##### Dataset excerpt #####

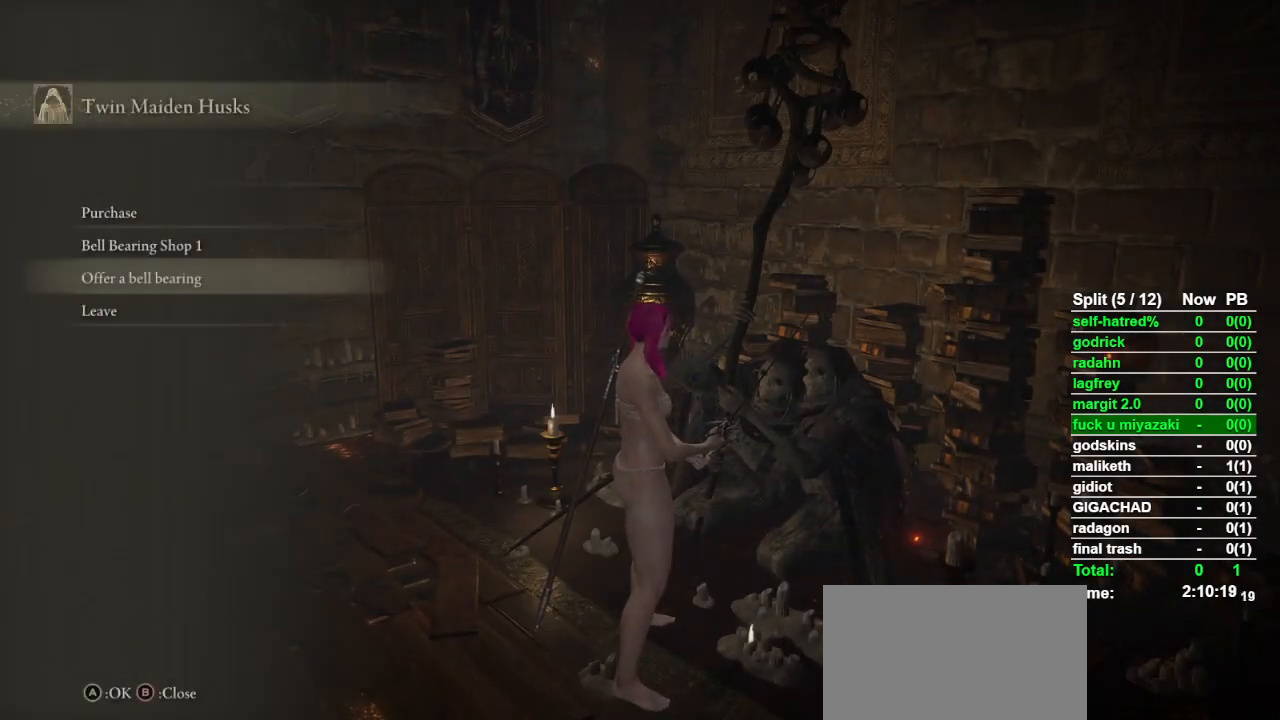
{"buttons": ["CROSS"], "left_stick": "center", "right_stick": "center", "button_events": [[133, "DPAD_UP", "down"], [233, "DPAD_UP", "up"], [300, "DPAD_UP", "down"], [400, "CROSS", "down"], [400, "DPAD_UP", "up"]]}
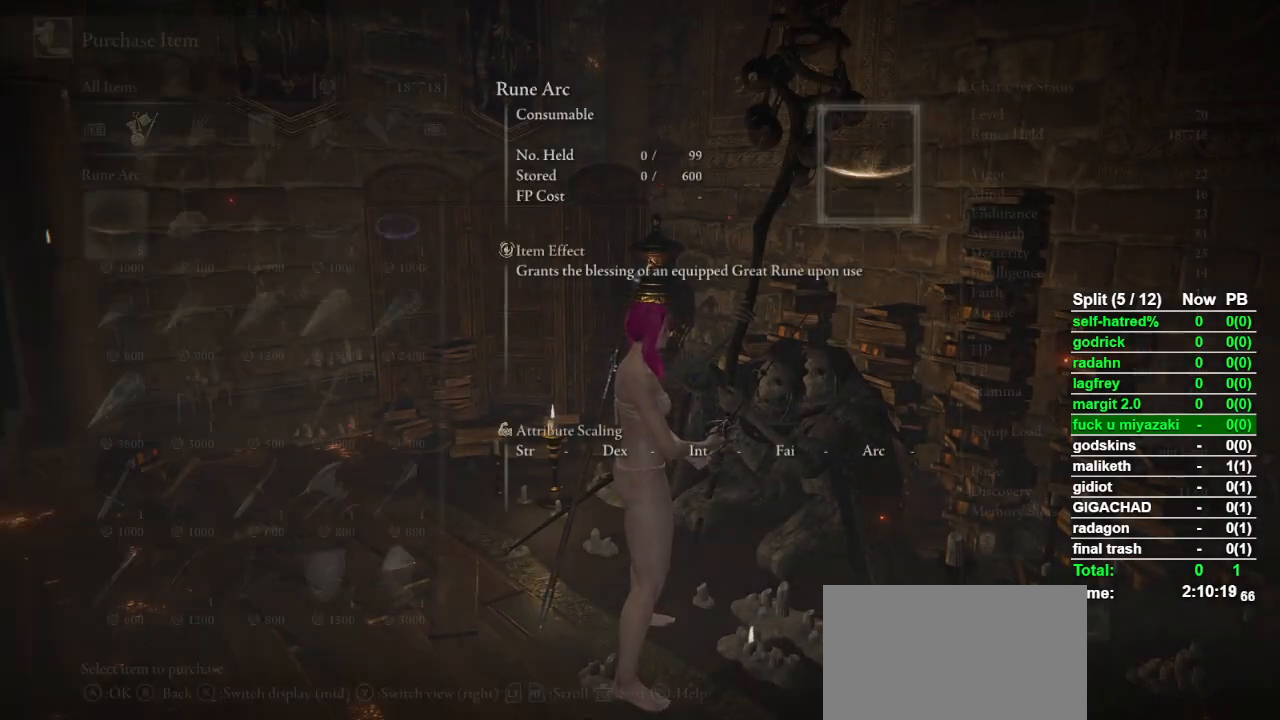
{"buttons": [], "left_stick": "center", "right_stick": "center", "button_events": [[33, "CROSS", "up"]]}
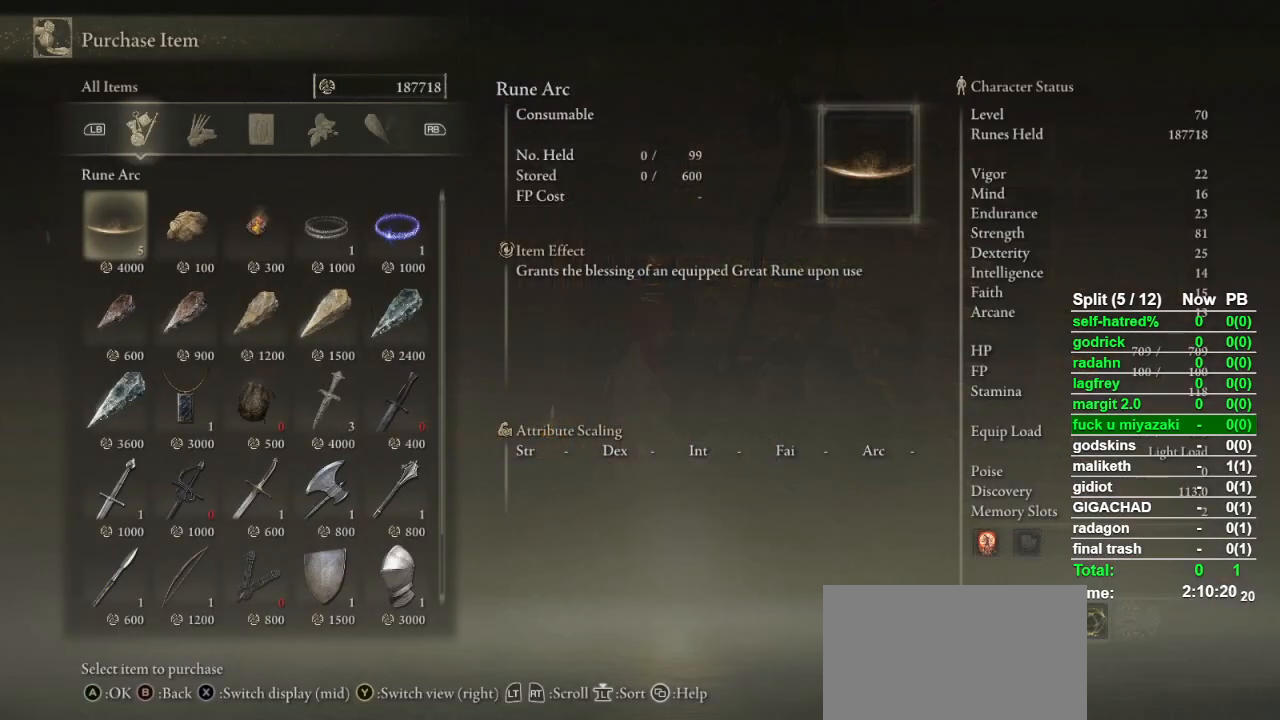
{"buttons": [], "left_stick": "center", "right_stick": "center", "button_events": [[200, "DPAD_DOWN", "down"], [300, "DPAD_DOWN", "up"], [367, "DPAD_DOWN", "down"], [467, "DPAD_DOWN", "up"]]}
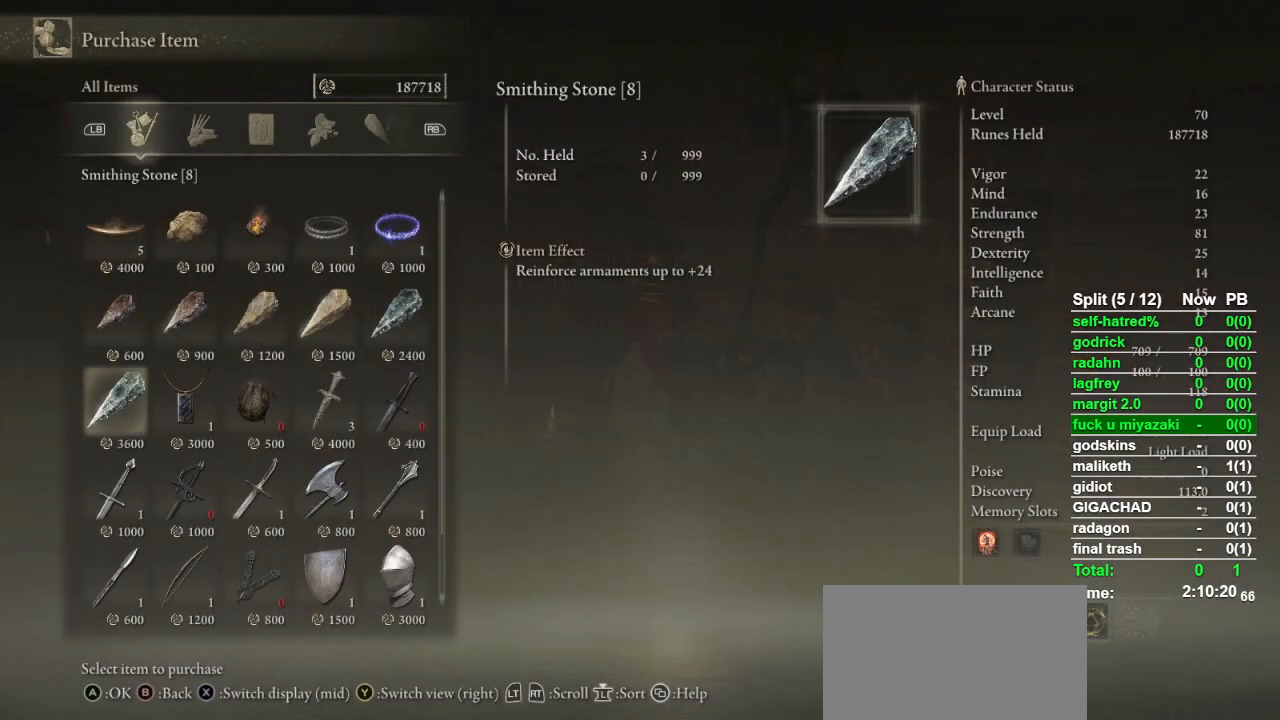
{"buttons": ["CROSS"], "left_stick": "center", "right_stick": "center", "button_events": [[433, "CROSS", "down"]]}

#####

[Exercise objective] Give the listing again word for word, but drop every picture.

[The answer]
{"buttons": ["CROSS"], "left_stick": "center", "right_stick": "center", "button_events": [[133, "DPAD_UP", "down"], [233, "DPAD_UP", "up"], [300, "DPAD_UP", "down"], [400, "CROSS", "down"], [400, "DPAD_UP", "up"]]}
{"buttons": [], "left_stick": "center", "right_stick": "center", "button_events": [[33, "CROSS", "up"]]}
{"buttons": [], "left_stick": "center", "right_stick": "center", "button_events": [[200, "DPAD_DOWN", "down"], [300, "DPAD_DOWN", "up"], [367, "DPAD_DOWN", "down"], [467, "DPAD_DOWN", "up"]]}
{"buttons": ["CROSS"], "left_stick": "center", "right_stick": "center", "button_events": [[433, "CROSS", "down"]]}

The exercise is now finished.